Hello Structura Friends,

We’ve been using CryoSPARC Live with our Slurm cluster for a while, and overall it works rather well for our purposes (barring the occasional bug).

We have noticed, however, that the CryoSPARC Live worker has a tendency to busy wait on top of GPUs if our microscope operators aren’t conscientious about pausing their live sessions. Phrased differently, we occasionally find a few long-running live sessions that are allocated one or more GPUs that aren’t being used, and these live sessions block other jobs on our cluster from using otherwise idle GPUs.

Would it be possible to make it so that if no new exposures are discovered within a configurable time interval (e.g., 1 hour), the CryoSPARC master automatically kills the worker jobs?

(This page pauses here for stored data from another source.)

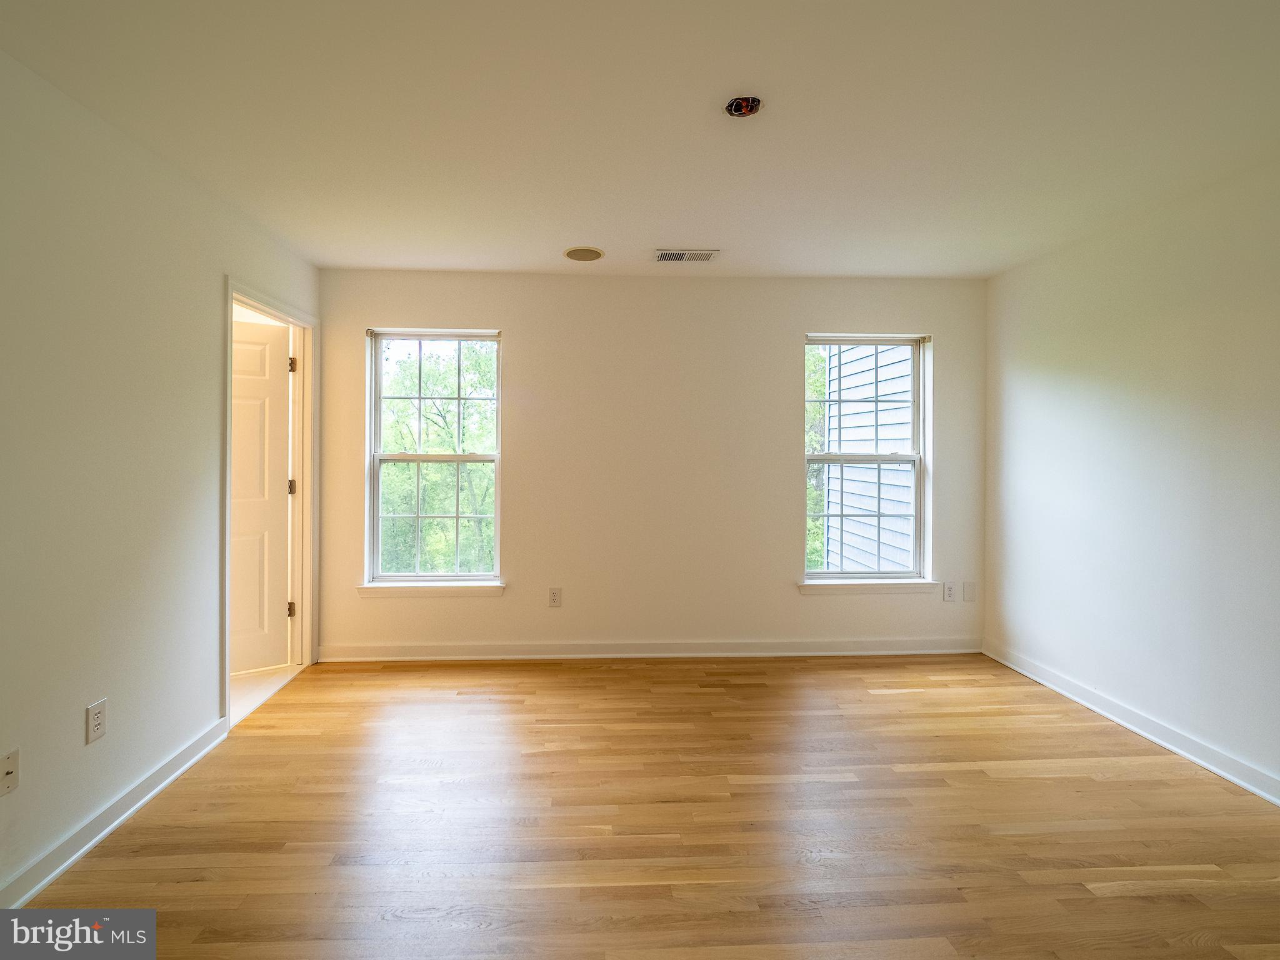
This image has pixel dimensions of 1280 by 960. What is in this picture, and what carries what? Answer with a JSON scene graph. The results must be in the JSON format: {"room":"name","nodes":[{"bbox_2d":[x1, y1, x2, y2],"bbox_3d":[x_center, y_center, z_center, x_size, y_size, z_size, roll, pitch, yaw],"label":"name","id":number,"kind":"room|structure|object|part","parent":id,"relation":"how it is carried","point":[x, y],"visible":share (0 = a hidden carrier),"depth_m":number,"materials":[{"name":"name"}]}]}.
{"room":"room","nodes":[
{"label":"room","id":0,"kind":"room"},
{"bbox_2d":[0,45,321,905],"bbox_3d":[-1.837,0.018,1.212,0.133,2.454,4.862,0,0,-3],"label":"left wall","id":1,"kind":"structure","parent":0,"point":[205,345],"depth_m":1.96,"materials":[{"name":"paint"}]},
{"bbox_2d":[0,747,19,796],"bbox_3d":[-1.786,0.861,1.627,0.016,0.116,0.072,0,0,-3],"label":"wall plate","id":2,"kind":"object","parent":1,"relation":"attached to","point":[12,765],"visible":0.99,"depth_m":1.63,"materials":[{"name":"white plastic"}]},
{"bbox_2d":[85,698,108,744],"bbox_3d":[-1.801,0.832,1.909,0.008,0.120,0.072,0,0,-3],"label":"wall socket","id":3,"kind":"object","parent":1,"relation":"attached to","point":[94,714],"visible":0.98,"depth_m":1.90,"materials":[{"name":"white plastic"}]},
{"bbox_2d":[0,716,230,908],"bbox_3d":[-1.761,1.195,0.876,0.019,0.097,3.694,0,0,-3],"label":"left baseboard","id":4,"kind":"structure","parent":1,"relation":"attached to","point":[38,885],"depth_m":1.93,"materials":[{"name":"white paint"}]},
{"bbox_2d":[221,274,318,731],"bbox_3d":[-2.011,0.153,3.111,0.168,2.103,0.936,0,0,-3],"label":"door frame","id":5,"kind":"structure","parent":1,"relation":"attached to","point":[232,302],"depth_m":3.38,"materials":[{"name":"white paint"}]},
{"bbox_2d":[231,315,294,675],"bbox_3d":[-2.442,0.165,3.261,0.789,2.030,0.152,0,0,-34],"label":"door","id":6,"kind":"structure","parent":5,"relation":"attached to","point":[274,391],"depth_m":3.40,"materials":[{"name":"white paint"}]},
{"bbox_3d":[-2.213,0.106,3.687,0.037,0.100,0.032,0,0,-3],"label":"hinge","id":7,"kind":"part","parent":5,"relation":"part of","materials":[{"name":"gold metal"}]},
{"bbox_2d":[230,662,299,725],"bbox_3d":[-2.710,1.243,3.090,1.577,0.101,1.725,0,0,-3],"label":"tile floor","id":8,"kind":"structure","parent":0,"point":[255,681],"depth_m":3.20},
{"bbox_2d":[0,0,1279,280],"bbox_3d":[0.307,-1.260,1.567,4.604,0.120,4.919,0,0,-3],"label":"ceiling","id":9,"kind":"structure","parent":0,"point":[343,259],"depth_m":1.94,"materials":[{"name":"white paint"}]},
{"bbox_2d":[563,245,604,261],"bbox_3d":[-0.299,-1.242,3.271,0.226,0.010,0.227,0,0,-3],"label":"ceiling speaker","id":10,"kind":"object","parent":9,"relation":"in","point":[573,251],"visible":0.99,"depth_m":3.25,"materials":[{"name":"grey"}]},
{"bbox_2d":[651,248,719,262],"bbox_3d":[0.286,-1.236,3.287,0.363,0.010,0.187,0,0,-3],"label":"air vent","id":11,"kind":"object","parent":9,"relation":"attached to","point":[664,256],"visible":0.99,"depth_m":3.27,"materials":[{"name":"white metal"}]},
{"bbox_2d":[724,95,763,117],"bbox_3d":[0.362,-1.227,1.912,0.125,0.045,0.121,0,0,-3],"label":"ceiling electrical box","id":12,"kind":"object","parent":9,"relation":"in","point":[735,109],"visible":0.97,"depth_m":1.91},
{"bbox_2d":[10,652,1279,959],"bbox_3d":[0.351,1.292,1.361,4.397,0.105,5.020,0,0,-3],"label":"wood floor","id":13,"kind":"structure","parent":0,"point":[1117,899],"depth_m":1.98,"materials":[{"name":"brown wood"}]},
{"bbox_2d":[313,269,988,658],"bbox_3d":[0.153,-0.027,3.771,4.491,2.455,0.168,0,0,-3],"label":"back wall","id":14,"kind":"structure","parent":0,"point":[517,321],"depth_m":3.68,"materials":[{"name":"beige paint"}]},
{"bbox_2d":[355,580,506,597],"bbox_3d":[-1.290,0.746,3.632,0.915,0.082,0.108,0,0,-3],"label":"window sill","id":15,"kind":"structure","parent":14,"relation":"attached to","point":[369,590],"depth_m":3.60,"materials":[{"name":"white paint"}]},
{"bbox_2d":[365,326,503,585],"bbox_3d":[-1.297,-0.091,3.743,0.865,1.630,0.095,0,0,-3],"label":"left window","id":16,"kind":"structure","parent":14,"relation":"in","point":[374,517],"depth_m":3.75,"materials":[{"name":"glass"}]},
{"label":"sash","id":17,"kind":"part","parent":16,"relation":"part of","materials":[{"name":"white plastic"}]},
{"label":"sash","id":18,"kind":"part","parent":16,"relation":"part of","materials":[{"name":"white plastic"}]},
{"bbox_2d":[548,586,562,607],"bbox_3d":[-0.520,0.807,3.661,0.075,0.124,0.009,0,0,-3],"label":"wall socket","id":19,"kind":"object","parent":14,"relation":"attached to","point":[555,598],"visible":0.99,"depth_m":3.66,"materials":[{"name":"white plastic"}]},
{"bbox_2d":[317,637,983,660],"bbox_3d":[0.176,1.149,3.694,4.231,0.098,0.018,0,0,-3],"label":"back baseboard","id":20,"kind":"structure","parent":14,"relation":"attached to","point":[817,652],"depth_m":3.68,"materials":[{"name":"white paint"}]},
{"bbox_2d":[800,333,929,582],"bbox_3d":[1.509,-0.086,3.847,0.864,1.627,0.094,0,0,-3],"label":"right window","id":21,"kind":"structure","parent":14,"relation":"in","point":[918,514],"depth_m":3.85,"materials":[{"name":"glass"}]},
{"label":"sash","id":22,"kind":"part","parent":21,"relation":"part of","materials":[{"name":"white plastic"}]},
{"bbox_2d":[796,577,936,595],"bbox_3d":[1.509,0.747,3.736,0.905,0.084,0.115,0,0,-3],"label":"window sill","id":23,"kind":"structure","parent":14,"relation":"attached to","point":[801,587],"depth_m":3.70,"materials":[{"name":"white paint"}]},
{"bbox_2d":[942,581,956,601],"bbox_3d":[2.071,0.793,3.777,0.075,0.122,0.009,0,0,-3],"label":"wall socket","id":24,"kind":"object","parent":14,"relation":"attached to","point":[950,595],"visible":0.99,"depth_m":3.77,"materials":[{"name":"white plastic"}]},
{"bbox_2d":[961,580,976,601],"bbox_3d":[2.207,0.795,3.784,0.078,0.127,0.009,0,0,-3],"label":"wall plate","id":25,"kind":"object","parent":14,"relation":"attached to","point":[968,598],"visible":0.98,"depth_m":3.78,"materials":[{"name":"white plastic"}]},
{"bbox_2d":[982,153,1279,801],"bbox_3d":[2.504,0.014,1.500,0.142,2.458,4.602,0,0,-3],"label":"right wall","id":26,"kind":"structure","parent":0,"point":[1170,337],"depth_m":2.63,"materials":[{"name":"white paint"}]},
{"bbox_2d":[981,639,1279,806],"bbox_3d":[2.418,1.189,1.486,0.018,0.097,4.419,0,0,-3],"label":"right baseboard","id":27,"kind":"structure","parent":26,"relation":"attached to","point":[1201,762],"depth_m":2.61,"materials":[{"name":"white paint"}]},
{"label":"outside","id":28,"kind":"structure","parent":0,"visible":0},
{"bbox_2d":[818,346,914,572],"label":"neighboring house siding","id":29,"kind":"structure","parent":28,"point":[833,469],"depth_m":5.92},
{"label":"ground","id":30,"kind":"structure","parent":28,"visible":0},
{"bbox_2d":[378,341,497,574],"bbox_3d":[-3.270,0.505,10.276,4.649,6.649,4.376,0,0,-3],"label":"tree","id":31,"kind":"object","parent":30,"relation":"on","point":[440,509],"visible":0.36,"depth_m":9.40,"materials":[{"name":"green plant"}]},
{"bbox_2d":[803,348,828,570],"bbox_3d":[2.472,-0.143,9.968,3.816,6.790,3.405,0,0,-3],"label":"tree","id":32,"kind":"object","parent":30,"relation":"on","point":[817,385],"visible":0.07,"depth_m":9.13,"materials":[{"name":"green plant"}]}
]}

It could then restart them when new images are detected.

This would allow us to achieve much better resource utilization on our cluster, which is increasingly becoming a higher priority for us as server components increase in price due to the AI boom / macroeconomic conditions.

Let me know what you think!

–John

1 Like

Thanks @jpellman for your post. Have you already considered related functionality in CryoSPARC v5, which is currently in beta testing?

Hi @wtempel ,

Sorry for the noise- I was unaware that CryoSPARC v5 already had this functionality implemented / I missed this in the release notes. This looks to be exactly what we want.

–John

2 Likes

3 posts were split to a new topic: CryoSPARC Live default profile

I’m not sure if the new auto-pause + delay worker startup features do this, but it would also be ideal if workers automatically restarted after they’ve been automatically paused (i.e., if they directly responded to the queue of unprocessed images in some way). We do occasionally experience issues where images don’t get transferred over from our camera computers due to network interruptions, and it would be nice if CryoSPARC could sense these new images and requeue workers without manual intervention (since occasionally these transfer issues occur at late hours of the night / early morning hours).

I wouldn’t prioritize what I’m describing over making auto-pause stable (assuming that the behavior I’m specifying isn’t already implemented); auto-pause is already a huge game-changer.